Source: South Plains Association of Governments (1991).

Economic activity in the region is weighted heavily in the traditionally low-paying service and light manufacturing sectors (see table 6.6). In terms of the non-agricultural wage base, retail/wholesale and services account for 53.6 per cent of earned income (Texas Employment Commission 1991). Further, the largest producers of income in the Lubbock area are health services and Texas Tech University. In terms of employment prospects, clearly the jobs increasingly are either in low-paying service positions or in highly skilled professional positions. This does not bode well for an increasingly displaced farming and agriculture-related workforce.

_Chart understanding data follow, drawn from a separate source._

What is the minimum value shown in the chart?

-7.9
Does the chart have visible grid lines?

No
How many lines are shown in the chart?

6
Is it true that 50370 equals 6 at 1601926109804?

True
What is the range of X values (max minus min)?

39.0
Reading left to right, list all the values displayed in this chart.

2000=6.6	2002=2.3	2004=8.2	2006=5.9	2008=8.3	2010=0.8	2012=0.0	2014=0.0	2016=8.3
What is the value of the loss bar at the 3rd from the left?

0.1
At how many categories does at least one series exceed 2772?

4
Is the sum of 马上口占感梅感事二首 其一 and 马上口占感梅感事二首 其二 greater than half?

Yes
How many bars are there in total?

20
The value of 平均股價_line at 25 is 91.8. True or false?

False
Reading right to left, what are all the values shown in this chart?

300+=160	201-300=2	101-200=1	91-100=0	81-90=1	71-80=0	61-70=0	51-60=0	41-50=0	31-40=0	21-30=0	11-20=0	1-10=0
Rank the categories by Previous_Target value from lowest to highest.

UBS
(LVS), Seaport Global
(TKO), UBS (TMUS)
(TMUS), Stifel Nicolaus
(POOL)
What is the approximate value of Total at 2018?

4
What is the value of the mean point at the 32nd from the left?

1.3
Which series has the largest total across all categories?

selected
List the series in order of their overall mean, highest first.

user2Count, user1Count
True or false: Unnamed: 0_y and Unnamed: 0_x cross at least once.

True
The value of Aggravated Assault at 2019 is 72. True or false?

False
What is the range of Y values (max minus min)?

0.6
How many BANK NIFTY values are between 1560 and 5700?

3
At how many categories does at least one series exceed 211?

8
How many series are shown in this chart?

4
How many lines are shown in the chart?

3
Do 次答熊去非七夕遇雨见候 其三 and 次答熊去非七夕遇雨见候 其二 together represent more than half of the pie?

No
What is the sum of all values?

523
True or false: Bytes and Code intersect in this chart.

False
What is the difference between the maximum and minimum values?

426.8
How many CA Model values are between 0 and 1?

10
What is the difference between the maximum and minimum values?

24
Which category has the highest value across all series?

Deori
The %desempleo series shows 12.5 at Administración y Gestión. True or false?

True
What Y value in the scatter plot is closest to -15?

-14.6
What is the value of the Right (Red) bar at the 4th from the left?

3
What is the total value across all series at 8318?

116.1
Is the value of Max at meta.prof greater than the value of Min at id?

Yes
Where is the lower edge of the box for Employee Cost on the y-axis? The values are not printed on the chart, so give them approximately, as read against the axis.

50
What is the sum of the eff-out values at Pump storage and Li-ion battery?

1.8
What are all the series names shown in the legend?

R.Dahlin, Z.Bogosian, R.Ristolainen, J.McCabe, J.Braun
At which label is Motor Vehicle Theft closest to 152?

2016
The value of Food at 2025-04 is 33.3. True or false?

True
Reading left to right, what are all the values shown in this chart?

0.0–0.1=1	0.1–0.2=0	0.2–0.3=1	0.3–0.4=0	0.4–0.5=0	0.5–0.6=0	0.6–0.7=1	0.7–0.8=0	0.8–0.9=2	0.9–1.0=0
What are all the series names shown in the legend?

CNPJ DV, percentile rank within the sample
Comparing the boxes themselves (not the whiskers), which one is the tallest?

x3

Research also indicates that, within the farming community, suicide is a growing response to the pressures of mounting debt, shrinking markets, and diminishing futures. A 1986 report chronicled the rise of suicide across the farm belt, focusing on the strong link between financial troubles and suicide among male farmers (Robbing 1986). A more detailed study, carried out over 10 years by the National Farm Medicine Center, found a suicide rate for farmers and ranchers 70 per cent higher than among adult white males in the general population (Gunderson 1991). Clearly there are far-reaching impacts of the shrinking agricultural community that are not captured by changes in yield data and market rates. The further impacts of the decline in agriculture also point to the increasing isolation of farm people, a troubling echo of the social concerns addressed by the Great Plains Drought Area Committee's Report of 1936. As the community shrinks, the support services available to a troubled family also shrink, and the growing loneliness and isolation can only exacerbate a difficult, and apparently more frequently overwhelming, situation.

Other data also point to the increasing need for social services in the farm communities. Records kept by an information and referral clearinghouse hotline reveal substantial increases in the number of calls seeking emergency income assistance, food, and housing information. This reflects a general increase in calls for all types of assistance (D. Neugebauer, personal communication, May 1991).

Members of racial and ethnic minorities, and women, have the most to lose with the erosion of the agricultural base. African-Americans, who represent less than 10 per cent of the Southern High Plains population, have traditionally been tenant farmers or field labourers if they are involved in agricultural activity at all. And unemployment rates for the non-farm populations hover at double the rates for Anglo men (Texas Employment Commission 1990). The likelihood that these people, already at the margins of society, will find a means of living in the area is small.

Southern High Plains communities were organized around a single activity, farming. With the diminishing importance of farming, a vacuum has developed in the regional economy. New capital to generate growth and employment is non-existent, since the banking crisis arrived in Texas and the Southwest several years prior to the rest of the nation. And so, as farming capital, both for investment and as profits, shrinks, the entire economy shrinks (see table 6.7). This means, in real terms, erosion of schools and hospitals, roads and public services, as well as greater isolation and increasing poverty. Some people have migrated, but most people cannot afford to leave the Southern High Plains at this time of national recession and local crisis.